La défense des intérêts des possédants est sans limite.

Les députés de l’opposition n’oublient rien. Sans doute par hommage au ministre du budget, MM Tardy et le Fur ont même pensé à déposer un amendement exonérant les chirurgiens esthétiques de l’application de la TVA pour des actes non thérapeutiques.

 etc. etc.

 Je sens mes chers collègues votre inquiétude monter : Vous vous dites comment trouver 30 milliards si toutes les recettes sont ainsi supprimées.

 Mes chers collègues de la majorité, cette inquiétude marque un manque de confiance qui ne vous honore pas. Nos collègues de l’UMP ont évidemment pensé à tout.

 Ils ont prévu, après l’article 13 de rétablir la hausse généralisée de la TVA qui était initialement prévue au 1er octobre et que vous avez malencontreusement abrogée dès votre élection au moins de juillet dernier.

 Et ce sont les mêmes qui demain iront courir les plateaux de TV comme les routes de France en parlant je les cite : de matraquage fiscal des classes moyennes et de gourdin fiscal.

 La vérité c’est que nous voulons tous désendetter le pays, mais que nous n’avons pas prévu le même chemin pour y parvenir.

 La vérité chers collègues de l’opposition, c’est que vous aimez les impôts et les taxes indirects, incolores, que tous les Français paient indistinctement.

 La vérité c’est que nous assumons de faire porter l’essentiel de l’effort sur les Français qui ont les plus fortes capacités contributives.

 Vous voulez augmenter la TVA, nous voulons augmenter l’IR, vous voulez préserver les revenus de la rente, de la spéculation, là où nous voulons imposer au même taux revenus du capital et du travail parce que nous croyons à la valeur travail !

 Cela signifie-t-il que nous voulions spolier les riches? décourager l’initiative privée ? confisquer les fortunes acquises? En bref de pigeonner les « meilleurs d’entre nous ».

 Je voudrais achever mon propos en m’élevant contre cette caricature.

 Je crois à l’effort, à l’initiative, au courage.

Mais je crois que l’effort, le courage, l’initiative et le courage ne sont pas le privilège des dirigeants.

 Je crois aussi que la dette ne peut être payée principalement par ceux qui n’en sont pas responsables et qui n’en ont jamais tiré le moindre profit.

 Je crois enfin que nous avons toutes et tous une dette vis-à-vis de la France.

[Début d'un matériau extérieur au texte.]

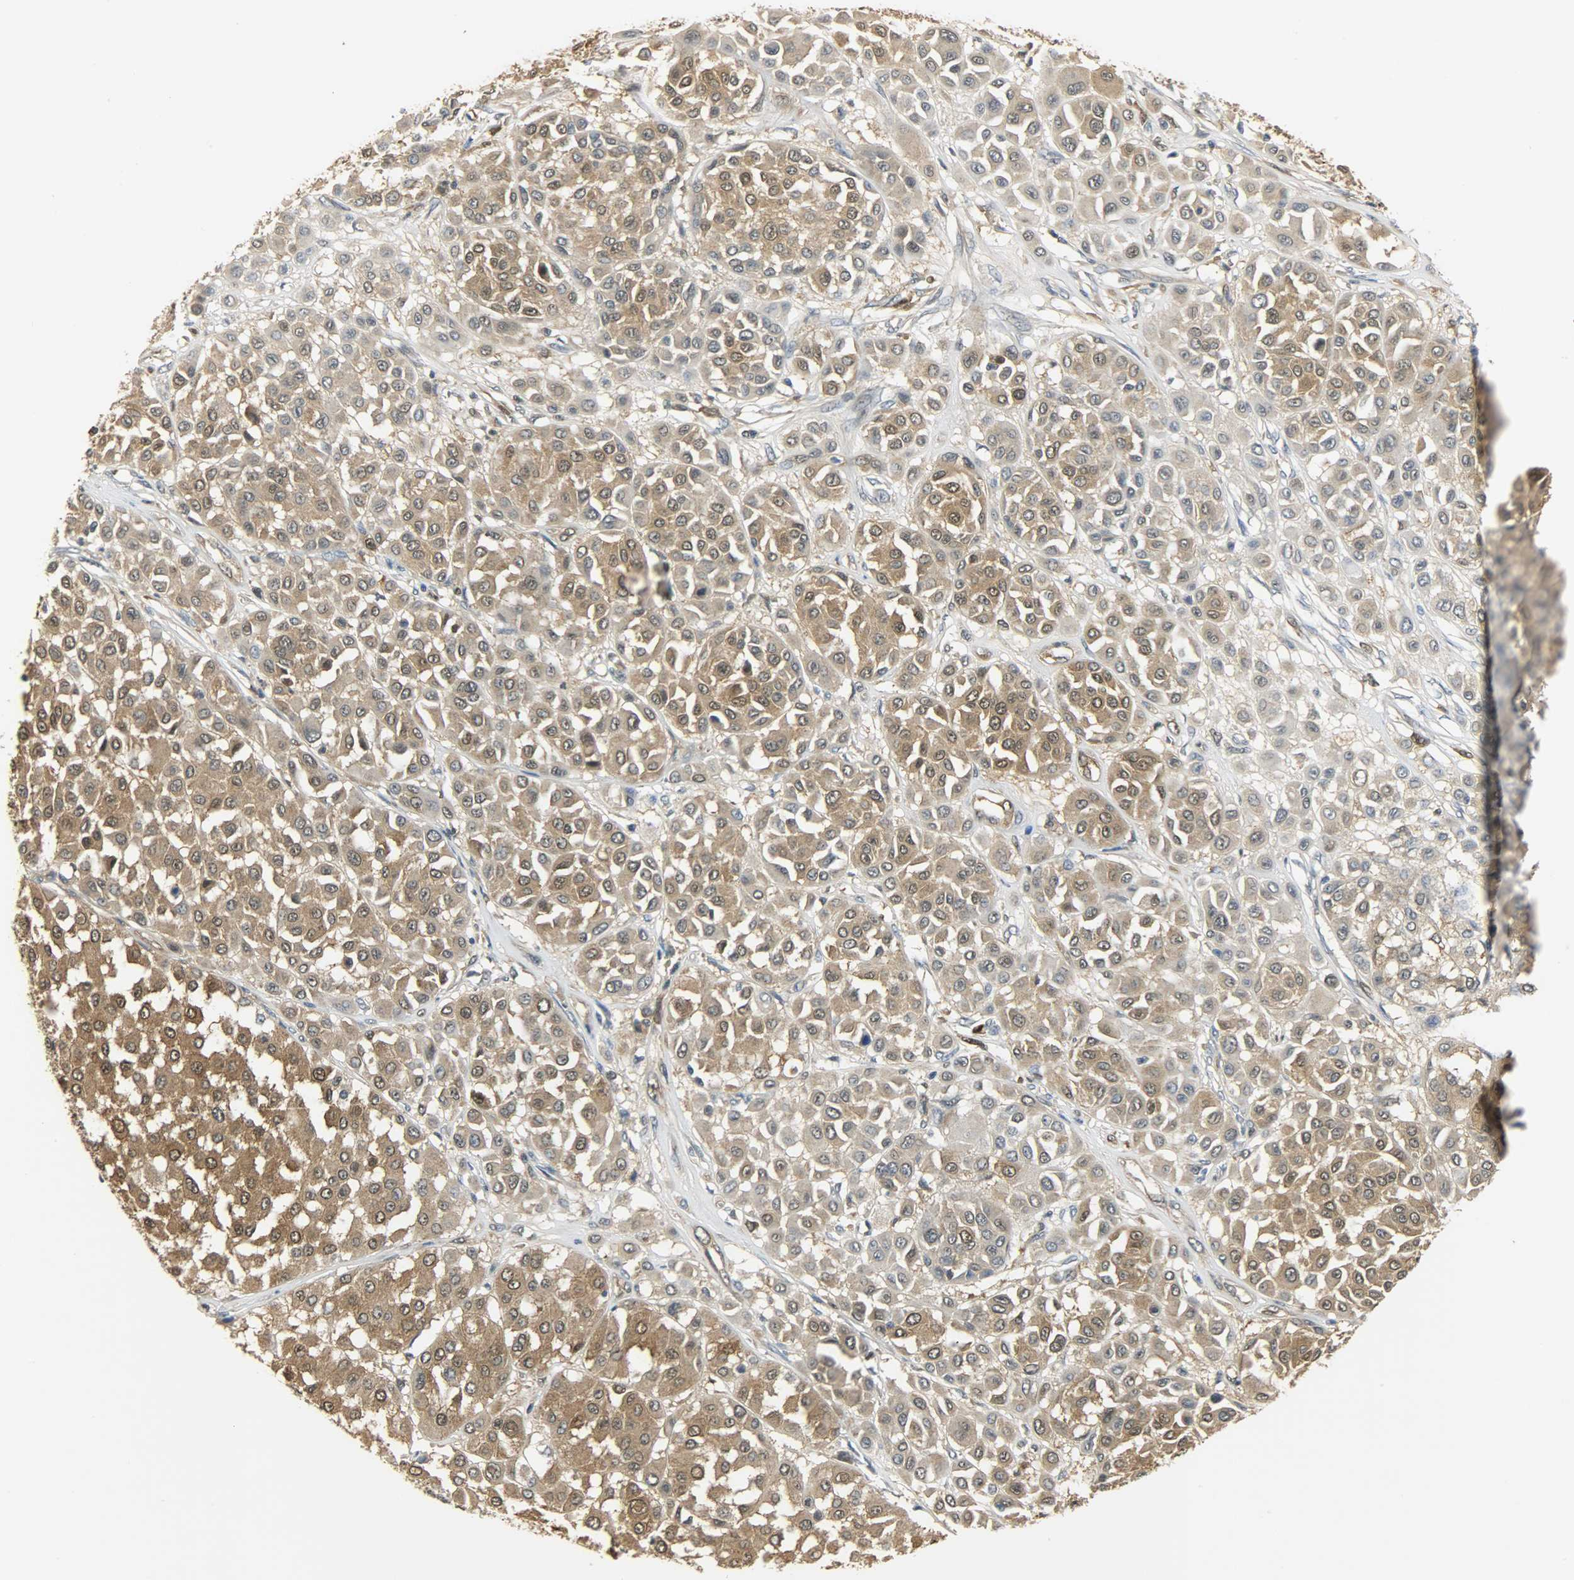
{"staining": {"intensity": "strong", "quantity": ">75%", "location": "cytoplasmic/membranous,nuclear"}, "tissue": "melanoma", "cell_type": "Tumor cells", "image_type": "cancer", "snomed": [{"axis": "morphology", "description": "Malignant melanoma, Metastatic site"}, {"axis": "topography", "description": "Soft tissue"}], "caption": "Malignant melanoma (metastatic site) stained with immunohistochemistry demonstrates strong cytoplasmic/membranous and nuclear expression in approximately >75% of tumor cells.", "gene": "EIF4EBP1", "patient": {"sex": "male", "age": 41}}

J’ai entendu ces derniers jours un mouvement au nom d’oiseaux se former. Certaines de leurs revendications sont entendables. Notamment pour ceux qui prennent des risques pour créer de l’activité et de l’emploi.

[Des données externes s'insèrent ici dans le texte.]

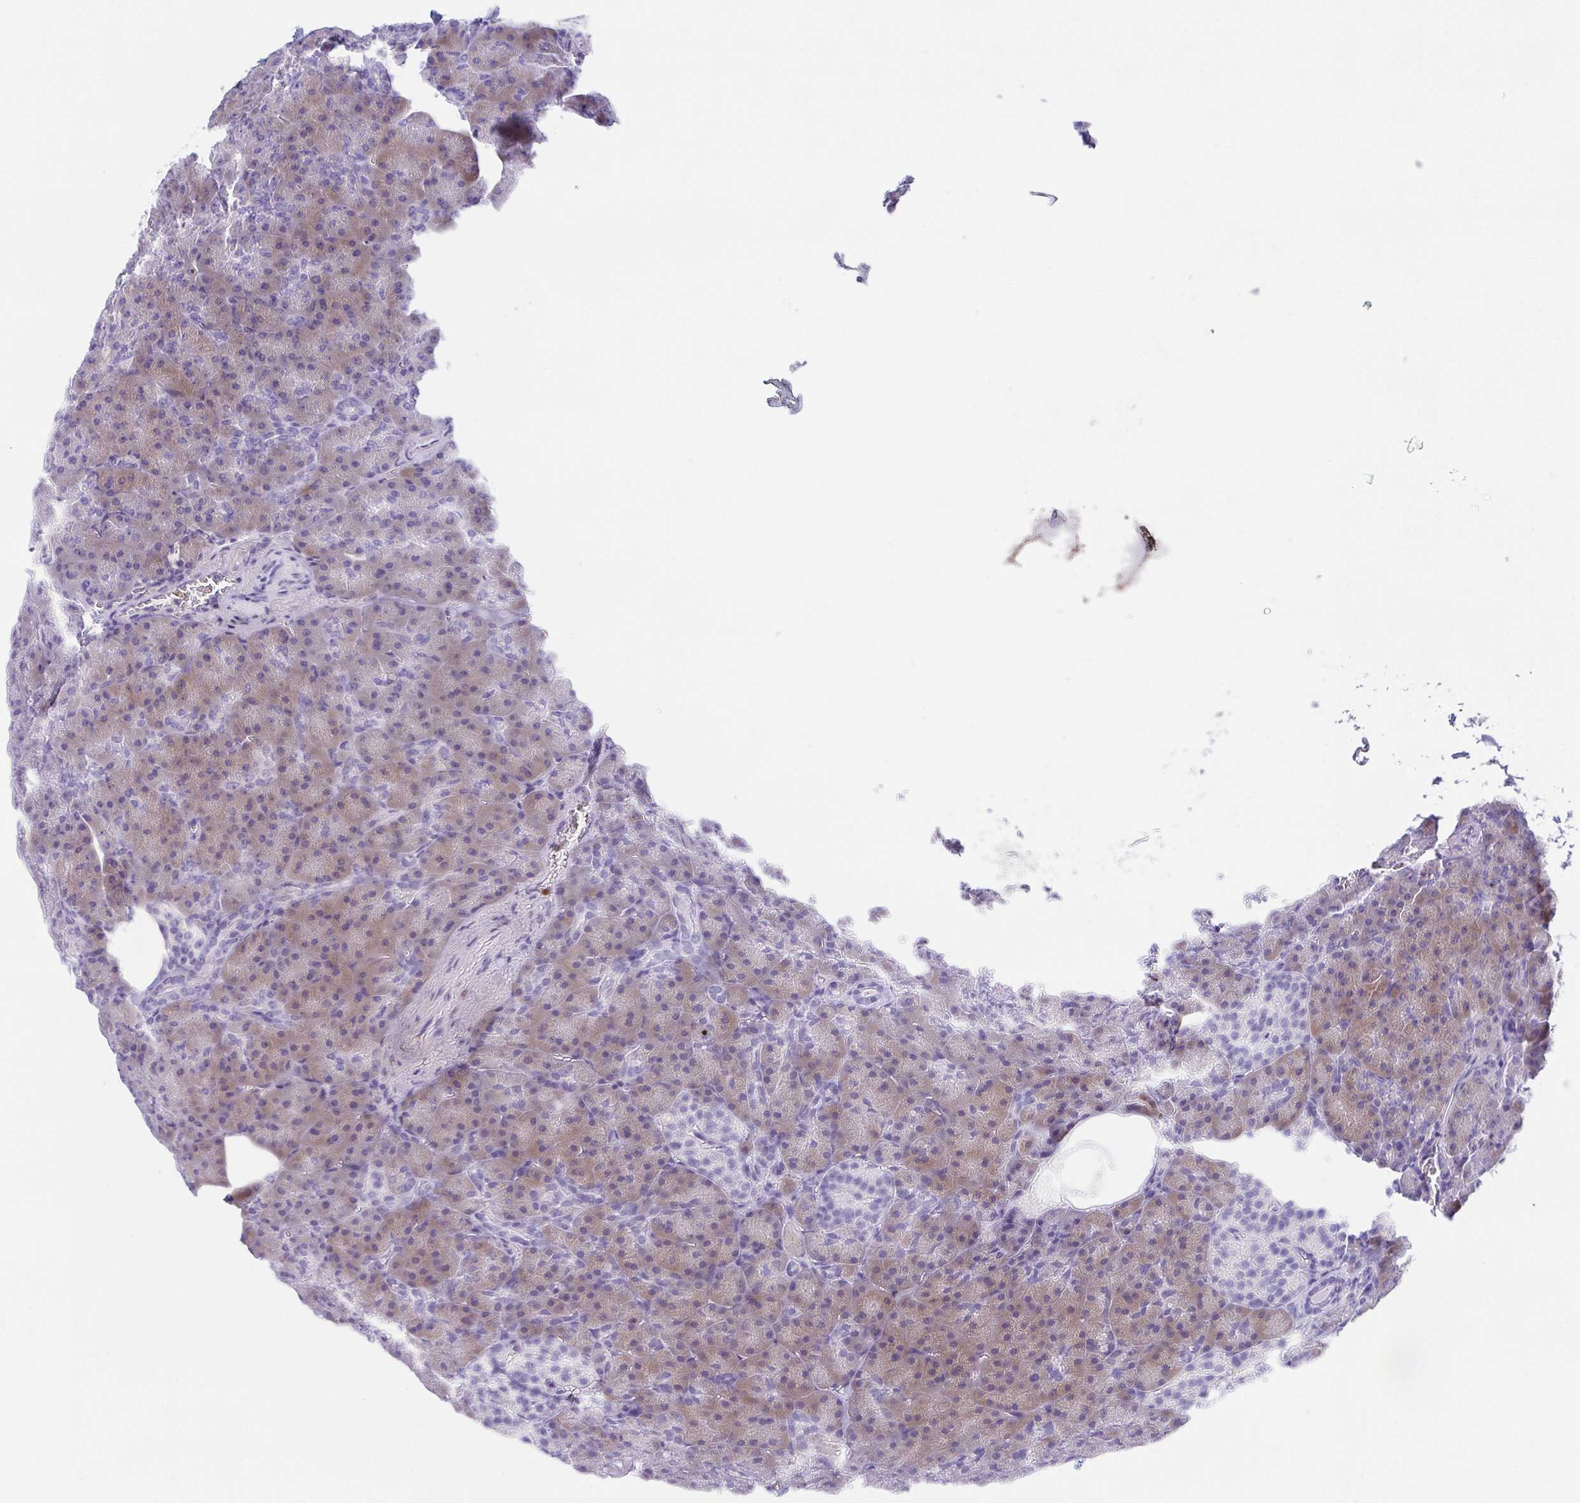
{"staining": {"intensity": "weak", "quantity": "25%-75%", "location": "cytoplasmic/membranous"}, "tissue": "pancreas", "cell_type": "Exocrine glandular cells", "image_type": "normal", "snomed": [{"axis": "morphology", "description": "Normal tissue, NOS"}, {"axis": "topography", "description": "Pancreas"}], "caption": "Benign pancreas exhibits weak cytoplasmic/membranous expression in about 25%-75% of exocrine glandular cells, visualized by immunohistochemistry.", "gene": "ARPP21", "patient": {"sex": "female", "age": 74}}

 Mais le discours sur les self made men, sur le mérite individuel, doit aussi trouver ses limites. le discours du self made man, c’est celle d’un individu sans dette, qui n’est redevable qu’à lui même et qui ne se rattache qu’à sa propre histoire.

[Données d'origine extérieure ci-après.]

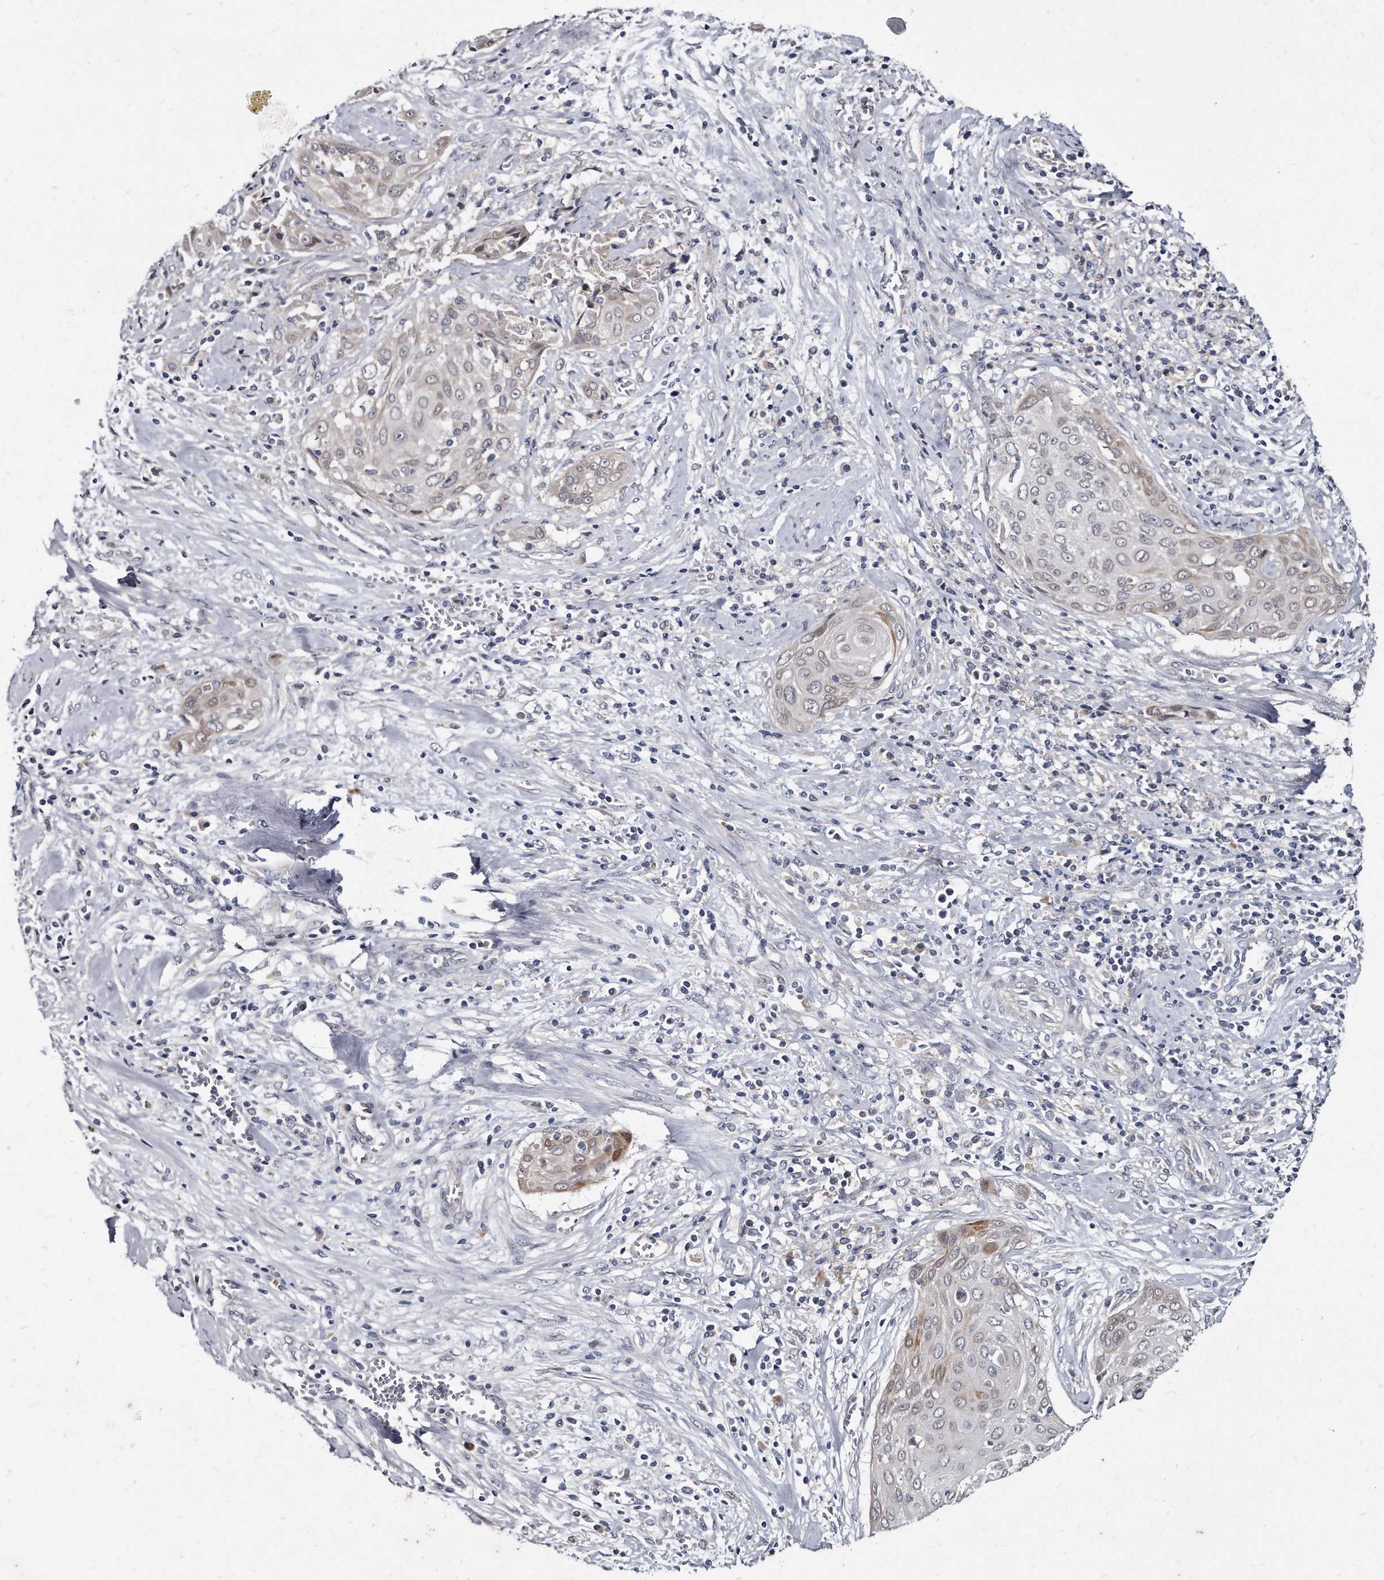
{"staining": {"intensity": "weak", "quantity": "<25%", "location": "cytoplasmic/membranous"}, "tissue": "cervical cancer", "cell_type": "Tumor cells", "image_type": "cancer", "snomed": [{"axis": "morphology", "description": "Squamous cell carcinoma, NOS"}, {"axis": "topography", "description": "Cervix"}], "caption": "Tumor cells are negative for brown protein staining in cervical cancer (squamous cell carcinoma).", "gene": "KLHDC3", "patient": {"sex": "female", "age": 55}}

 Nous avons tous une dette vis-à-vis de ce pays. Qu’avons-nous que nous n’ayons reçu?

L’école de la République, les savoirs acquis au cours des siècles, la puissance commerciale, des services publics performants, des ingénieurs, des techniciens, des ouvriers de qualité…

C’est pourquoi chaque patriote doit aujourd’hui être fier de ce qu’il peut apporter pour le redressement du pays.

 La non-imposition des plus riches, c’est forcément l’imposition des autres. les classes populaires, les classes moyennes.

 Nous avons tous un effort à produire. Il doit être juste. Dans un pays qui compte plus de trois millions de chômeurs, presque autant de salariés précaires, le redressement est un impératif. c’est la dette que nous avons vis-à-vis de celles et ceux qui ont perdu leur emploi alors qu’ils ont contribué à la richesse du pays.

 Cette dette là n’est pas seulement économique; Elle est morale. Et c’est celle qui fonde l’engagement de cette majorité.